> _TAREFAS A REALIZAR_
[1] Indique todas as pessoas identificadas pelo nome no texto sobre a denúncia de Rafael Marques.
[2] Prossiga o texto sobre a denúncia de Rafael Marques a partir da última frase apresentada.

> _EXCERTO DO TEXTO_
......
O jornalista e activista angolano Rafael Marques pediu hoje à justiça angolana que instaure um processo contra a presidente do Tribunal de Contas (TdC) para investigar despesas suspeitas, no valor de milhões de dólares.
Na carta endereçada ao Procurador-Geral da República, Helder Pitta Groz, o jornalista sublinha que “o tempo é de mudança” e solicita a “devida fiscalização” aos atos de Exalgina Gambôa, que denunciou no portal “Maka Angola” em Junho.
Na altura, Rafael Marques de Morais revelou que as despesas da juíza, suportadas pelo erário público através do Cofre Privativo do Tribunal de Contas ascenderiam a cerca de 4 milhões de dólares e visavam o apetrechamento da residência, com mobílias adquiridas em duas empresas.
......
(Itens de uma fonte de dados)
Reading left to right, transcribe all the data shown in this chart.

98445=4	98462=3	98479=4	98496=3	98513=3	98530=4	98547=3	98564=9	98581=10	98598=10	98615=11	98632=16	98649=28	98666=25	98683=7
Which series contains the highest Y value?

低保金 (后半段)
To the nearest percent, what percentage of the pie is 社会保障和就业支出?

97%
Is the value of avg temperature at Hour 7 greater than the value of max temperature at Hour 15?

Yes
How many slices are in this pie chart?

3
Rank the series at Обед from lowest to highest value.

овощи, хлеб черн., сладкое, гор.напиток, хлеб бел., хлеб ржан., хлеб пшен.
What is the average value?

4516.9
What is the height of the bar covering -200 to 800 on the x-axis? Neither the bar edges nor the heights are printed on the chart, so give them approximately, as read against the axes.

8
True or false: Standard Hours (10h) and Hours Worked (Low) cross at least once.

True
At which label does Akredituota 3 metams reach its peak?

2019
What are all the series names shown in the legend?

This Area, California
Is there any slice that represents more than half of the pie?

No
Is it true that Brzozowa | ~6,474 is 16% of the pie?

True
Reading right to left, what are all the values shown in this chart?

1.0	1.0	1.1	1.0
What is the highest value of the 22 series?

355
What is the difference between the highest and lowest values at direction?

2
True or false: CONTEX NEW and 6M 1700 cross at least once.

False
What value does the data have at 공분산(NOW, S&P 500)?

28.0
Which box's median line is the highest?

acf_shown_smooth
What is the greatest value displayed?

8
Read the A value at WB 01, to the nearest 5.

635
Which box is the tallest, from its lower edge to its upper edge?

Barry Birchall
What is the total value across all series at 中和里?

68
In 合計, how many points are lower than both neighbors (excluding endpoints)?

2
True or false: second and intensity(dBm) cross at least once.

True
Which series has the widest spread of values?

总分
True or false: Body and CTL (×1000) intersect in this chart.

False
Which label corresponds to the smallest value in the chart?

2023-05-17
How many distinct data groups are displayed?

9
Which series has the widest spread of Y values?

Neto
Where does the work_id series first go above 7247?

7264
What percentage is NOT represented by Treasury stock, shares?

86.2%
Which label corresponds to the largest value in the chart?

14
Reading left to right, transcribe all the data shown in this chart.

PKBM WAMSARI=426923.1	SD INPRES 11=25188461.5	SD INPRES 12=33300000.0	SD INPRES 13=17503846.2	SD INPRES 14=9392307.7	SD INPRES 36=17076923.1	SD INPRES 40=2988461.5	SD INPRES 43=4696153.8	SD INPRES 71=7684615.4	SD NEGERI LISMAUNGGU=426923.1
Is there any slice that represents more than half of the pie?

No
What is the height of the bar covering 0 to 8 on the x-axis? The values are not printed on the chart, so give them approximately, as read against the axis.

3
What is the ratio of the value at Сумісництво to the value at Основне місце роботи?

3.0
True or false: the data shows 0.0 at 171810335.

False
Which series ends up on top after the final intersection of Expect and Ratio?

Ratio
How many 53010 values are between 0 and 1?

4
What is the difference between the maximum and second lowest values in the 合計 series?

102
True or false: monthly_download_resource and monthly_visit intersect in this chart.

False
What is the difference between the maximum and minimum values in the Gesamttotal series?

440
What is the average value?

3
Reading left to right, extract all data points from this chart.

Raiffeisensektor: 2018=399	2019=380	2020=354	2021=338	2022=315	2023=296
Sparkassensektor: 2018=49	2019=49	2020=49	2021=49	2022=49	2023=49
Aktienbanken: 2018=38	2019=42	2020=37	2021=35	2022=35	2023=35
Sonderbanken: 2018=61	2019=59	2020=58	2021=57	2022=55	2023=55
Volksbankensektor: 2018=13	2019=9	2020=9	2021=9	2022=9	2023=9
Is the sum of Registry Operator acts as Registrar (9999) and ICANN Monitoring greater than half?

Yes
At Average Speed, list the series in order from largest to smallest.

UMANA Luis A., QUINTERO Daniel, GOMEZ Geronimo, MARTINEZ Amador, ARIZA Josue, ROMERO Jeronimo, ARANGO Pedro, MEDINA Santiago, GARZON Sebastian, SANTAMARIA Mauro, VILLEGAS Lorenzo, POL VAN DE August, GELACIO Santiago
......
> _LISTA DE RESPOSTAS_
[1] Rafael Marques (Rafael Marques de Morais), Helder Pitta Groz, Exalgina Gambôa

[2]
Após a denúncia, nem a PGR nem o Tribunal de Contas se pronunciaram, tendo esta entidade informado apenas que as despesas realizadas pelo Tribunal constam dos relatórios anuais aprovados pelo plenário e são realizadas com base nos direitos e regalias dos magistrados previstos na lei.
Exalgina Gambôa foi também alvo de notícias, veiculadas inicialmente pelo Africa Monitor e mais tarde pelo Correio Angolense, que envolviam o congelamento de contas de um filho seu, em Portugal, supostamente constituídas com valores provenientes da conta do Tribunal de Contas domiciliada no banco Yetu.
Rafael Marques de Morais voltou ao tema sublinhando ter documentos que provam que a juíza, além dos gastos em mobília e reabilitação de uma casa num “luxuoso” condomínio que lhe foi entregue a estrear e que foram superiores ao valor do imóvel (3,5 milhões de dólares) adquiriu também uma residência para a sua adjunta, no valor de 437 mil dólares.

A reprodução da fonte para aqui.